La dimensione metastorica
Come abbiamo osservato, a differenza di Erodoto e di quanti, anche fra i Romani, avevano concepito la storia dell'umanità come inserita all'interno di un preciso disegno divino, finalisticamente orientato, Polibio tende a ridurre all'immanenza dei "pràgmata" politico-militari le sorti degli stati come degli individui; semmai la religione appare nella sua opera come formidabile "instrumentum regni" ("quella superstizione religiosa che presso gli altri uomini è oggetto di biasimo, serve in Roma a mantenere unito lo stato..."). Pure, nella sua visione sostanzialmente razionalista del mondo e della storia, l'irrazionale fa capolino attraverso il ruolo della "Tùke", il Fato, il cui influsso sulle vicende umane neppure Polibio può negare.
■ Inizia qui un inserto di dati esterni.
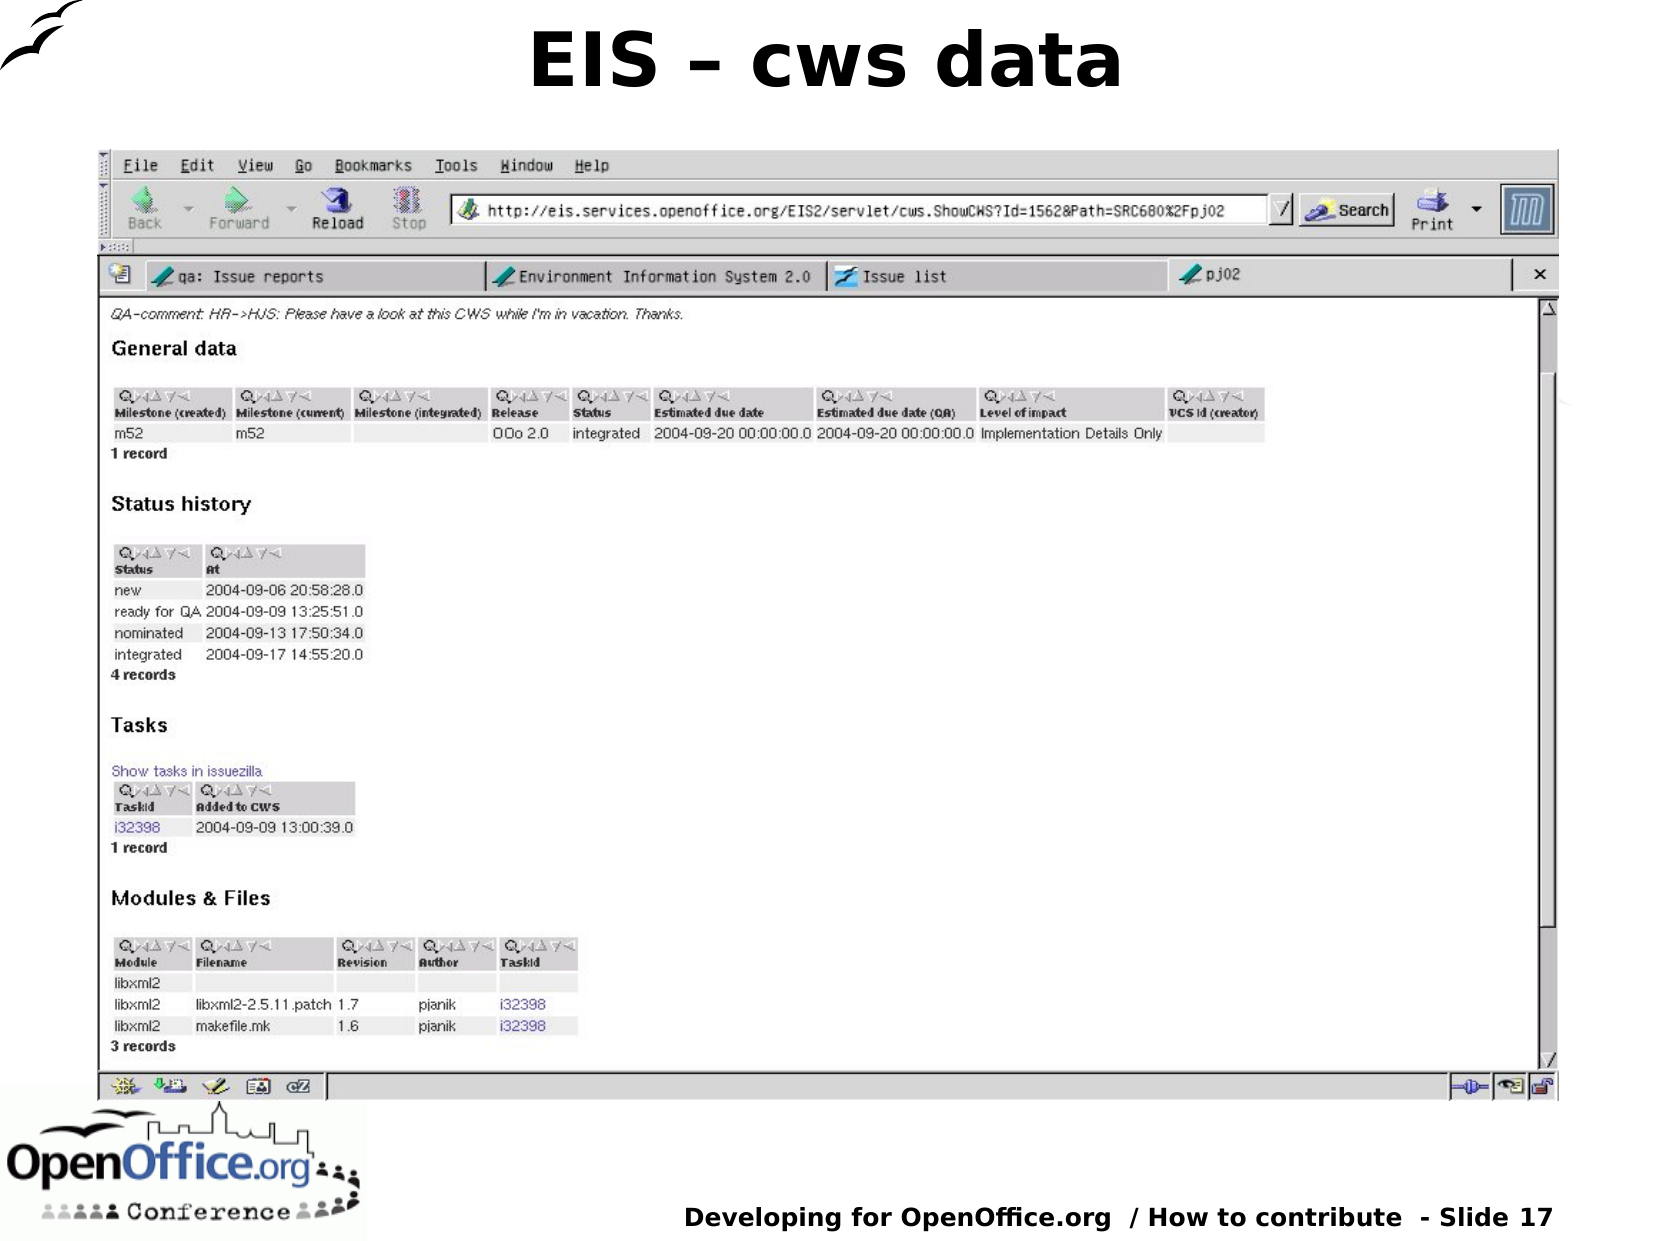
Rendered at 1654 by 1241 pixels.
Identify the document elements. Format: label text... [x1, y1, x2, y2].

picture [0, 149, 1559, 1241]
title EIS – cws data [0, 0, 1654, 121]
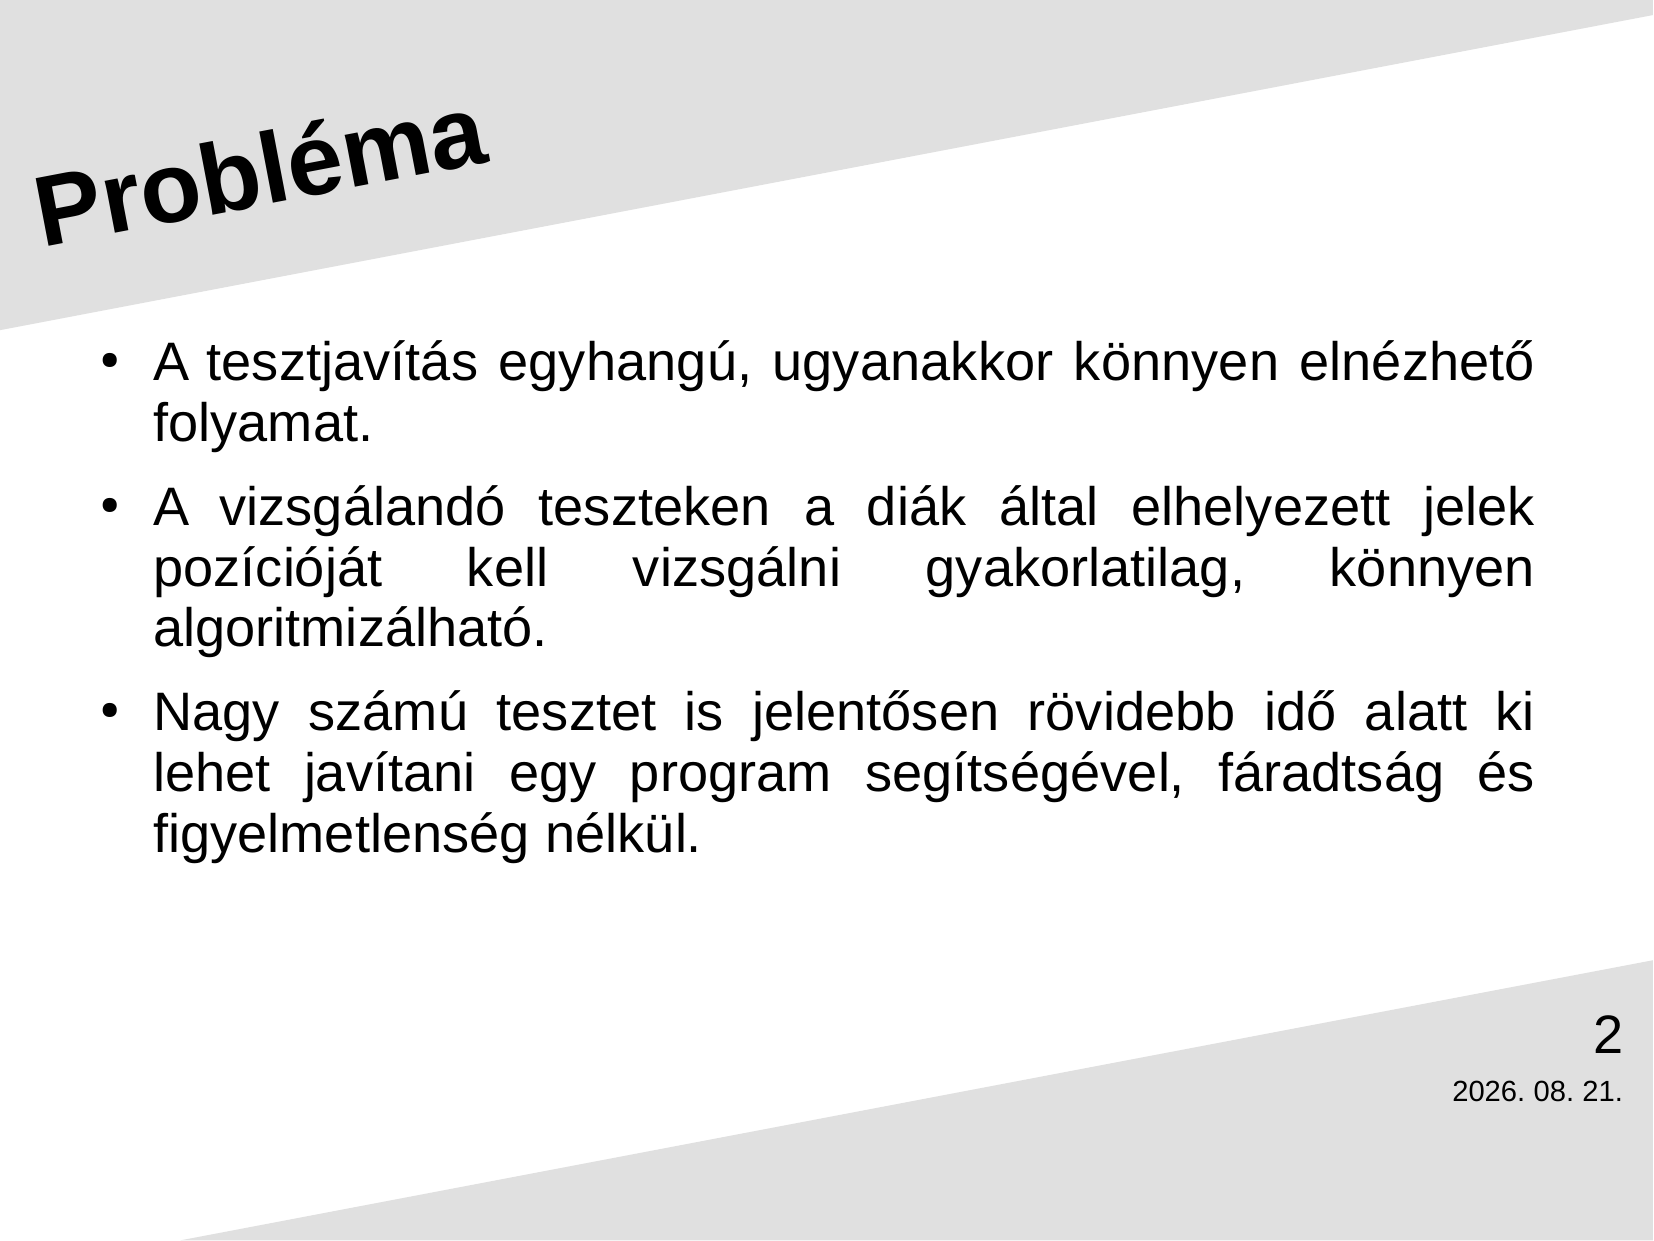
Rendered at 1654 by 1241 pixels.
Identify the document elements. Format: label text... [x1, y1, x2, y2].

list A tesztjavítás egyhangú, ugyanakkor könnyen elnézhető folyamat. A vizsgálandó teszteken a diák által elhelyezett jelek pozícióját kell vizsgálni gyakorlatilag, könnyen algoritmizálható. Nagy számú tesztet is jelentősen rövidebb idő alatt ki lehet javítani egy program segítségével, fáradtság és figyelmetlenség nélkül. [82, 331, 1538, 1052]
title Probléma [16, 0, 1518, 315]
E che non si tratti solo di una concessione alla mentalità del tempo lo testimoniano i passi in cui lo storiografo riflette con assoluta serietà sul rapporto tra sorte e virtù, costituendo anche per questo aspetto un antecedente del pensiero rinascimentale: in particolare Machiavelli, per tanti versi erede dell'elaborazione polibiana, specialmente nei suoi "Discorsi sopra la prima Deca di Tito Livio", a quasi diciassette secoli di distanza, riproporrà il problema in modo sostanzialmente analogo, vedendo nella "fortuna" quella variabile incognita che l'uomo deve sempre tenere in considerazione nel suo progettare, e contro la quale la virtù deve armarsi a porre riparo, in una visione antropocentrica in cui il senso del limite intrinseco alla condizione dell'uomo non giunge mai a paralizzarne l'iniziativia.